A infectologista Rosana Richtmann, do Grupo Santa Joana, destaca que os investimentos em novos fármacos contra a tuberculose não são tão frequentes quanto os destinados a antivirais, embora a doença seja bastante comum. “Vemos o mesmo acontecer em relação à malária, doença de chagas e esquistossomose, que são doenças que impactam principalmente as populações menos favorecidas e de países mais pobres”, afirma a especialista, que também é médica do Instituto de Infectologia Emilio Ribas.

De acordo com a TB Alliance, a última grande novidade no combate à doença aconteceu em 2012, com a chegada do antibiótico bedaquilina, uma então promessa no tratamento da tuberculose resistente a medicamentos. Recentemente, porém, houve um crescimento do número de cepas da bactéria que já não respondem à bedaquilina.

Desafios no combate à tuberculose

A boa notícia é que a tuberculose tem cura. Mas o tratamento precisa ser iniciado o quanto antes. Quando tratada com o esquema padronizado de medicamentos disponibilizados tanto na rede privada quanto no Sistema Único de Saúde, as chances de cura da tuberculose inicial chegam a 95%. Segundo o pneumologista Ricardo Siufi, o tratamento leva aproximadamente seis meses, a depender do caso, e utiliza combinações de rifampicina, isoniazida, pirazinamida e etambutol nos primeiros quatro meses, seguido de uma fase de manutenção de mais dois meses com os medicamentos rifampicina e nefazida.

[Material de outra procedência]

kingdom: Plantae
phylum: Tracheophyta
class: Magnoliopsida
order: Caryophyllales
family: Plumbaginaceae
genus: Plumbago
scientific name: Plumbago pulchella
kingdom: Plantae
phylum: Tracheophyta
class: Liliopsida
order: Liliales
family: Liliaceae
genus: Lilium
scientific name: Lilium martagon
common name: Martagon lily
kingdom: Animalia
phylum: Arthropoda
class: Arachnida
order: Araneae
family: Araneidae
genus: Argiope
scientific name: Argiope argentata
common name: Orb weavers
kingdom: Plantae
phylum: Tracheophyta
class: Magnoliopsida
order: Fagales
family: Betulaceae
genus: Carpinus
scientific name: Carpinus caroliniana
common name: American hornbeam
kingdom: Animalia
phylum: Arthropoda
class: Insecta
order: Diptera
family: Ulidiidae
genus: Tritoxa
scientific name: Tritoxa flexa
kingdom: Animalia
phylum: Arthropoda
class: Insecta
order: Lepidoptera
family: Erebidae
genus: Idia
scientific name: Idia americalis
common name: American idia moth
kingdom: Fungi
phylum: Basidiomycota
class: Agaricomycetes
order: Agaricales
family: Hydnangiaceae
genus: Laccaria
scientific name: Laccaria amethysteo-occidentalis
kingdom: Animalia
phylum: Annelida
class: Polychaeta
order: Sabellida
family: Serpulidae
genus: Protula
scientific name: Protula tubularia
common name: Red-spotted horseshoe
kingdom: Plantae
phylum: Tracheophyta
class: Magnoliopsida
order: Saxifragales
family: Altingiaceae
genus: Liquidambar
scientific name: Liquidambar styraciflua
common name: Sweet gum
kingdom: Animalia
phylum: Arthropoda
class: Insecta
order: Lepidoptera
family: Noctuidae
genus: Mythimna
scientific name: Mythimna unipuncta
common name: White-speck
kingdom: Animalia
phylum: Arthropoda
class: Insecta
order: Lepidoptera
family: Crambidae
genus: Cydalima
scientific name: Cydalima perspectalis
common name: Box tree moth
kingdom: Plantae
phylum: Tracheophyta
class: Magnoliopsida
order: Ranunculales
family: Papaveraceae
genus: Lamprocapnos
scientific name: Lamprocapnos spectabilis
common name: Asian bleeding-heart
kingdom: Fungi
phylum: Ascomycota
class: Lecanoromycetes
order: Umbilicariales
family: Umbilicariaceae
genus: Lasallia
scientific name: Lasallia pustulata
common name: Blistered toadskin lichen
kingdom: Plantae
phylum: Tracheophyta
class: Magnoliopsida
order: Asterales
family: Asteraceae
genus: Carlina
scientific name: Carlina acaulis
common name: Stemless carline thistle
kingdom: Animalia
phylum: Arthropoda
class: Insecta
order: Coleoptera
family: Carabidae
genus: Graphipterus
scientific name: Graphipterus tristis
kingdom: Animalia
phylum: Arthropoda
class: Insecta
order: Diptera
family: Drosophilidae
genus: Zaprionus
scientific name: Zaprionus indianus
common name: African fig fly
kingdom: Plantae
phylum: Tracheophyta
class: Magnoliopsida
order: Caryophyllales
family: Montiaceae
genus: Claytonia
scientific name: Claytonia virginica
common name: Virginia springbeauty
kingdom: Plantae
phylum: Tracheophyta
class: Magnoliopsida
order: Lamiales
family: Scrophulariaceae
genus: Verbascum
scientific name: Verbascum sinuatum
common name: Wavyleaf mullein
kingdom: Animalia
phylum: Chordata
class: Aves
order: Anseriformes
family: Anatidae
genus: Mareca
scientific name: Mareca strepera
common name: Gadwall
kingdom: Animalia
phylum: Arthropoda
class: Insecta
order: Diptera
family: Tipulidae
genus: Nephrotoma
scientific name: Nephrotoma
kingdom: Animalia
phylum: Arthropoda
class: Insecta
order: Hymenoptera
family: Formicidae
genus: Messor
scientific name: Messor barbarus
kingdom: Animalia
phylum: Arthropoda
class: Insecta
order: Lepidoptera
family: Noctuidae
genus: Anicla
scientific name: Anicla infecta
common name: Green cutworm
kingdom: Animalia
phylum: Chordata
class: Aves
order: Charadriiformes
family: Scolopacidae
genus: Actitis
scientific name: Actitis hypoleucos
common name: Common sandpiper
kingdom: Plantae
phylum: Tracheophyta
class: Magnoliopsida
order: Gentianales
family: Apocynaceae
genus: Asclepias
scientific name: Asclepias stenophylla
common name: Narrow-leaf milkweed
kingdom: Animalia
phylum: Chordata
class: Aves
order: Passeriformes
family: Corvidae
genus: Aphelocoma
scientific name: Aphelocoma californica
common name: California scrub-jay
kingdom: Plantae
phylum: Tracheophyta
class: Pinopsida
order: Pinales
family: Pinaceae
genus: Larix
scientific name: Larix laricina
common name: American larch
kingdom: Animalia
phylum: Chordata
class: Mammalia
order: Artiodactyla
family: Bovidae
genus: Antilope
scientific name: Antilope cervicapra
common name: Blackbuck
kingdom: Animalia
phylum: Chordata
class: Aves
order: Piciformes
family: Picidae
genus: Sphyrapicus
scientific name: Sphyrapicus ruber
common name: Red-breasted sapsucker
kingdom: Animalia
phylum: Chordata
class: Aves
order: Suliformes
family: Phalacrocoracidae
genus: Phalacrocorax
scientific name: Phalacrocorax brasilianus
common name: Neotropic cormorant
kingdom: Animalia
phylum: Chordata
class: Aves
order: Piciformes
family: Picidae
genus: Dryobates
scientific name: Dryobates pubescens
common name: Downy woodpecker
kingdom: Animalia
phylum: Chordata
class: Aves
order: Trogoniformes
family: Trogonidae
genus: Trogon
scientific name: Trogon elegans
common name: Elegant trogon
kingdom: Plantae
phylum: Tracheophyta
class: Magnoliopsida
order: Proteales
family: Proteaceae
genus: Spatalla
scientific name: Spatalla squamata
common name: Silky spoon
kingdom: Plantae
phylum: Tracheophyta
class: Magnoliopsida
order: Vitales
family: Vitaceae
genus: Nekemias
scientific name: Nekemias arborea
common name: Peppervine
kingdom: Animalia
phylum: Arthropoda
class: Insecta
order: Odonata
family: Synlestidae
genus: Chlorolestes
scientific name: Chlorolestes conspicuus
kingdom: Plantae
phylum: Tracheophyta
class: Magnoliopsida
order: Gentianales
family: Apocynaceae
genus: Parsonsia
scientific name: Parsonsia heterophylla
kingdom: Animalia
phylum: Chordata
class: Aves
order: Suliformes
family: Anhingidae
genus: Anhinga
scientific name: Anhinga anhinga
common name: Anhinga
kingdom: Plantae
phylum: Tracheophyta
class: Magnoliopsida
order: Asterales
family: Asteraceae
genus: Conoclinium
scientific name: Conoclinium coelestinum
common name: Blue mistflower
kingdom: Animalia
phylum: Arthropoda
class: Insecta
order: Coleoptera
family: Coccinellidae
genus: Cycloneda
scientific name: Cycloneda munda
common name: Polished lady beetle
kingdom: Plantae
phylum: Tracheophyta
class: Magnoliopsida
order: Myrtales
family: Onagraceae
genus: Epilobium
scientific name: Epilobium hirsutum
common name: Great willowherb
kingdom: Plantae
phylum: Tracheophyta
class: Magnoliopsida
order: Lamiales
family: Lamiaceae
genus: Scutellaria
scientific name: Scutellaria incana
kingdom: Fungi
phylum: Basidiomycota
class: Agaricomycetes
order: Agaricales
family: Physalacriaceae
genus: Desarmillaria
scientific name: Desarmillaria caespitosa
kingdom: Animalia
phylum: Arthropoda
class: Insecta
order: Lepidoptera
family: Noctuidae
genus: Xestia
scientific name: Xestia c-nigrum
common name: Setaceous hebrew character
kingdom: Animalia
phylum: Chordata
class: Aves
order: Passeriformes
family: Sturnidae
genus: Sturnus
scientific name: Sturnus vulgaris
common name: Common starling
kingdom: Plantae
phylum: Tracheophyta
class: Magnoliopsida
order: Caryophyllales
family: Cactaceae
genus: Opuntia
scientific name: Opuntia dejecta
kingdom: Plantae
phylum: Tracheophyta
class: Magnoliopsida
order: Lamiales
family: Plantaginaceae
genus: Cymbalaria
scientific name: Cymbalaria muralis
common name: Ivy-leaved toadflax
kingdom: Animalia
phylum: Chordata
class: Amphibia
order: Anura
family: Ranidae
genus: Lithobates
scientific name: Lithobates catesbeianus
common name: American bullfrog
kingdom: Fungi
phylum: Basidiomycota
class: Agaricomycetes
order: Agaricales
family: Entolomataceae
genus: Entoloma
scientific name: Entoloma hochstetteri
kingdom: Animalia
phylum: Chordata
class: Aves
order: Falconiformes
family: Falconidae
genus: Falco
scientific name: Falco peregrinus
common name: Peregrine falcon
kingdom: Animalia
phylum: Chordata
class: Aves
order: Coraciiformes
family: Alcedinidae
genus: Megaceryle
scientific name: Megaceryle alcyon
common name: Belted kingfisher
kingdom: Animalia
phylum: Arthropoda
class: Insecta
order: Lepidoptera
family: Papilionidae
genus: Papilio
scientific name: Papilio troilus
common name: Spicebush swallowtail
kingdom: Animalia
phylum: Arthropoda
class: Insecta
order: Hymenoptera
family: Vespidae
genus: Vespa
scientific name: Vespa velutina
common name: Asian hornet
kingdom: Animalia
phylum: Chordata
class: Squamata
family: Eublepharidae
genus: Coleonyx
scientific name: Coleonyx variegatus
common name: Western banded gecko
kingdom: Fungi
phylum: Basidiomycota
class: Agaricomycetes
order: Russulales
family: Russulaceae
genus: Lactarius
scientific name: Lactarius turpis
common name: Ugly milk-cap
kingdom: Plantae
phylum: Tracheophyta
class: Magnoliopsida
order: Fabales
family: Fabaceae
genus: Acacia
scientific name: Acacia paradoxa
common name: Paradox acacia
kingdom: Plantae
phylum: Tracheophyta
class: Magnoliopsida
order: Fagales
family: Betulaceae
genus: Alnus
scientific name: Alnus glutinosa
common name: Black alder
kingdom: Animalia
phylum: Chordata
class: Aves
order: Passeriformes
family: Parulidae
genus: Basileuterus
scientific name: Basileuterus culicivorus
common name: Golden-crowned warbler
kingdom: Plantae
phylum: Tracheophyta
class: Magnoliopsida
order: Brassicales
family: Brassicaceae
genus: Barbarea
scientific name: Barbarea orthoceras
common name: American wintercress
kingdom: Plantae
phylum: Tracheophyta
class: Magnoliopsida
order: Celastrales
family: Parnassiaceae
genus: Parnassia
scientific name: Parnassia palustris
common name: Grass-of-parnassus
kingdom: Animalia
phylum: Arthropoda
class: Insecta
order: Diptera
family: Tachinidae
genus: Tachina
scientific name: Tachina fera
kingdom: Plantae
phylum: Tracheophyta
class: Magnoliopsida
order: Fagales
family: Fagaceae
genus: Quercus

Um dos maiores desafios do combate à tuberculose é exatamente a duração do tratamento. Como já existe uma melhora clínica depois de algumas semanas que o paciente iniciou a medicação, fica mais difícil convencê-lo a manter os protocolos. Efeitos adversos frequentes, como reações cutâneas, náuseas e danos ao fígado, também fazem o paciente desistir do tratamento antes da hora”, explica Rosana Richtmann.

A baixa adesão pode levar ainda a outro obstáculo, a resistência bacteriana. “Se o paciente começa a esquecer de tomar o remédio ou desiste de vez do tratamento por um tempo, a bactéria pode desenvolver resistência à medicação. Quando ele decide retomar o esquema, já não terá mais o mesmo sucesso terapêutico”, alerta a infectologista do Grupo Santa Joana.

Por essa razão, os especialistas consultados por IstoÉ receberam com otimismo o ensaio clínico da TB Alliance. “A possibilidade de um tratamento com menor duração é bem-vinda”, afirma Richtmann. A especialista ressalta que além da adesão, essa característica do novo esquema deve reduzir também a transmissão da doença. “A pesquisa tem potencial para mudar o tratamento da tuberculose no futuro, embora sejam necessárias mais evidências científicas”, finaliza Siufi.